Walther elected the ``felony takedown'' option. He began moving toward the Camaro with his gun drawn. Some officers remember him taking slow, deliberate steps; others remember him rushing to the car.

Quagliato was sitting up. His expression was blank, strangely calm. He was looking through his windshield at the guns of at least three officers, and five others flanked him.

Officer J.R. Mockenhaupt was next to Walther. He turned his eyes from the car and reached for another officer's baton. He wanted to smash the side window.

Quagliato lurched right. Walther lost sight of him.

Then Quagliato's body began rising slowly. His arms were extended and rigid. It looked like there was something in his hands, some officers said.

For the officers, time began crawling in blurry slow motion.

Someone screamed: ``He's got something in his hands. I think it's a gun!''

Others heard: ``Gun! Gun!''

Two shots pierced the Camaro's passenger window. The glass exploded. The shots were Walther's, and he began backpedaling to the safety of his battered police car.

The other officers heard the shots, saw the glass shatter and watched Walther reel backward. Most thought Walther had been shot and they fired at the Camaro to protect him. Bullets streamed into the car.

Walther backed into Mockenhaupt, who also thought Walther had been shot. Mockenhaupt reached around Walther and started firing.

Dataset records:
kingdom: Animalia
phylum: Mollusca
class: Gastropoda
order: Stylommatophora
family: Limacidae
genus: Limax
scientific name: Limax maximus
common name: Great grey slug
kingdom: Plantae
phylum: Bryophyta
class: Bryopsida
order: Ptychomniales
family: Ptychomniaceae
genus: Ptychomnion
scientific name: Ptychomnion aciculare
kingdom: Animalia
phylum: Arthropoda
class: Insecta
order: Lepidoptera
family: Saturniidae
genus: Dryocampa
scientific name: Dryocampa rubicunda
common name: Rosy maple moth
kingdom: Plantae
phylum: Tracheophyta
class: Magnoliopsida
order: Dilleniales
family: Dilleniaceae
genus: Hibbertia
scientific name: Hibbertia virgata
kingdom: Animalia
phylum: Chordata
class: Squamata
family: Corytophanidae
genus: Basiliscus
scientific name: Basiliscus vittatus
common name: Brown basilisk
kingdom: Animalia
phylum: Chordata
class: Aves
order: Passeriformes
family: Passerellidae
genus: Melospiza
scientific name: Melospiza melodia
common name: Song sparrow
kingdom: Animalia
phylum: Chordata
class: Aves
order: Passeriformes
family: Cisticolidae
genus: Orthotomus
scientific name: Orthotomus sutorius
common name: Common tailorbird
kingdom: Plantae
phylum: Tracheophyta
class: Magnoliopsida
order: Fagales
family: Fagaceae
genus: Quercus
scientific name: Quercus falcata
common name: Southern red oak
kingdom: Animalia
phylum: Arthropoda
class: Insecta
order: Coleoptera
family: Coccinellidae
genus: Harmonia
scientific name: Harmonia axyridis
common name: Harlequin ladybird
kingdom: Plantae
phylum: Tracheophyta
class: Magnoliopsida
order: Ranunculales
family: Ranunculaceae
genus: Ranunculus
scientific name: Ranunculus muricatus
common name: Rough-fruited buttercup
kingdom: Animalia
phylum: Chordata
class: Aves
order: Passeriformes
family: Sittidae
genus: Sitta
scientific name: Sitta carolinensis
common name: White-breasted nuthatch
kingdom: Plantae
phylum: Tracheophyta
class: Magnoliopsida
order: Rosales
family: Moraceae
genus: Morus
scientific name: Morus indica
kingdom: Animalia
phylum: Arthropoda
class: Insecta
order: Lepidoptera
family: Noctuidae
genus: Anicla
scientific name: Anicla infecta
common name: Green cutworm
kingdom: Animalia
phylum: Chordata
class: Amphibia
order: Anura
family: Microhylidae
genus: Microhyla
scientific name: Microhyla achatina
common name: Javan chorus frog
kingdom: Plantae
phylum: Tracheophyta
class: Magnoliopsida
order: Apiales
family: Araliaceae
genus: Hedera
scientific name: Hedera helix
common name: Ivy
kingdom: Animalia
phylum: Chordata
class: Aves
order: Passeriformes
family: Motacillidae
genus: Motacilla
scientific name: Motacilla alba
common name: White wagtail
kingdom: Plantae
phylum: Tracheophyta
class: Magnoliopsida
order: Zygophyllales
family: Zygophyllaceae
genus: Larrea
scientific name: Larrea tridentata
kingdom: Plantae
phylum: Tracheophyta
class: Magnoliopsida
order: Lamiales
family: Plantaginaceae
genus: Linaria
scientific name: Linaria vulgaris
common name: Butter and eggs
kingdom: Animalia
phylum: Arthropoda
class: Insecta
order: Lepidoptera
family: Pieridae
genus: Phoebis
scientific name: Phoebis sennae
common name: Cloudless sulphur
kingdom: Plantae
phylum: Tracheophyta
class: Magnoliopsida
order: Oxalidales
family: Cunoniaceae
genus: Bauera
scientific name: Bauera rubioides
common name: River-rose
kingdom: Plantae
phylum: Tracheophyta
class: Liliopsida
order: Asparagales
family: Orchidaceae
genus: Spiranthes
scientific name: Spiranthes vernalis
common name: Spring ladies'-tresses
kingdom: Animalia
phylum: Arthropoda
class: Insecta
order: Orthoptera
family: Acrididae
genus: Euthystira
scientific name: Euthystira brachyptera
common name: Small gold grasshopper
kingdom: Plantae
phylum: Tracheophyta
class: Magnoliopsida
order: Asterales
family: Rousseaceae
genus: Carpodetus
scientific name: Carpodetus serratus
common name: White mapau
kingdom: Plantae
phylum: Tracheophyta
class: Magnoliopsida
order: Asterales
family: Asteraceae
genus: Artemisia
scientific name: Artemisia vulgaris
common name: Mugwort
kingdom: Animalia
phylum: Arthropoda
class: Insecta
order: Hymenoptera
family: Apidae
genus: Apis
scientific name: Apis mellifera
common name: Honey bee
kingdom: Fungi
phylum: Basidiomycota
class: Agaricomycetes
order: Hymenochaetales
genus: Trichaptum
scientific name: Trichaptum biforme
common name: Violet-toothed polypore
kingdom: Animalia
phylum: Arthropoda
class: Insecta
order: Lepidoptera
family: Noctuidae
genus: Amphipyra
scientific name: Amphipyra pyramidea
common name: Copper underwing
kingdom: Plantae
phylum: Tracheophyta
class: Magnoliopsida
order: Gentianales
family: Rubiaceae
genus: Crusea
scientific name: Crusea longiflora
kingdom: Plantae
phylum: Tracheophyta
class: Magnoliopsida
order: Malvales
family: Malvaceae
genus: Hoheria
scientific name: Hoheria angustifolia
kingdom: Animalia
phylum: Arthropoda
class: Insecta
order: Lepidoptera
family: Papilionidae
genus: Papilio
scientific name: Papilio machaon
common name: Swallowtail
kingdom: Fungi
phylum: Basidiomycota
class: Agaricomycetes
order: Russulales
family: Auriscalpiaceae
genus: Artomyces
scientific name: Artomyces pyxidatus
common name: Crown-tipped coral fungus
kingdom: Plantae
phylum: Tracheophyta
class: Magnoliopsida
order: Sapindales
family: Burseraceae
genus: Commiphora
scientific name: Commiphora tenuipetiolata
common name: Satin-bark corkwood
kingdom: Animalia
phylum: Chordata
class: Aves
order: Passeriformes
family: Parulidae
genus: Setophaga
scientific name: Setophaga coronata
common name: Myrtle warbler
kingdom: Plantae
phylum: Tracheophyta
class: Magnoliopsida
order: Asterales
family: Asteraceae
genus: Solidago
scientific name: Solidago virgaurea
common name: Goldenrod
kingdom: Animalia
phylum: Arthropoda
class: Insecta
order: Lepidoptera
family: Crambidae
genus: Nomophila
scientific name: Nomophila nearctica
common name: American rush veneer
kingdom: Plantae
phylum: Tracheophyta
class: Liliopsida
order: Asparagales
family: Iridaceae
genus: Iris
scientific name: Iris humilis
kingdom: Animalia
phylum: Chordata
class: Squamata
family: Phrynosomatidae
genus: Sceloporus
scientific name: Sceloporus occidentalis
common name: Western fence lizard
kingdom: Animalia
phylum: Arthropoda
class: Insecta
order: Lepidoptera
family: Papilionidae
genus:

INSTRUCTIONS FOR THE TASK:
Copy the part of the police shooting account starting with "Quagliato lurched right." and going on through "blurry slow motion.". Work only from the police shooting account.

SOLUTION:
Quagliato lurched right. Walther lost sight of him.

Then Quagliato's body began rising slowly. His arms were extended and rigid. It looked like there was something in his hands, some officers said.

For the officers, time began crawling in blurry slow motion.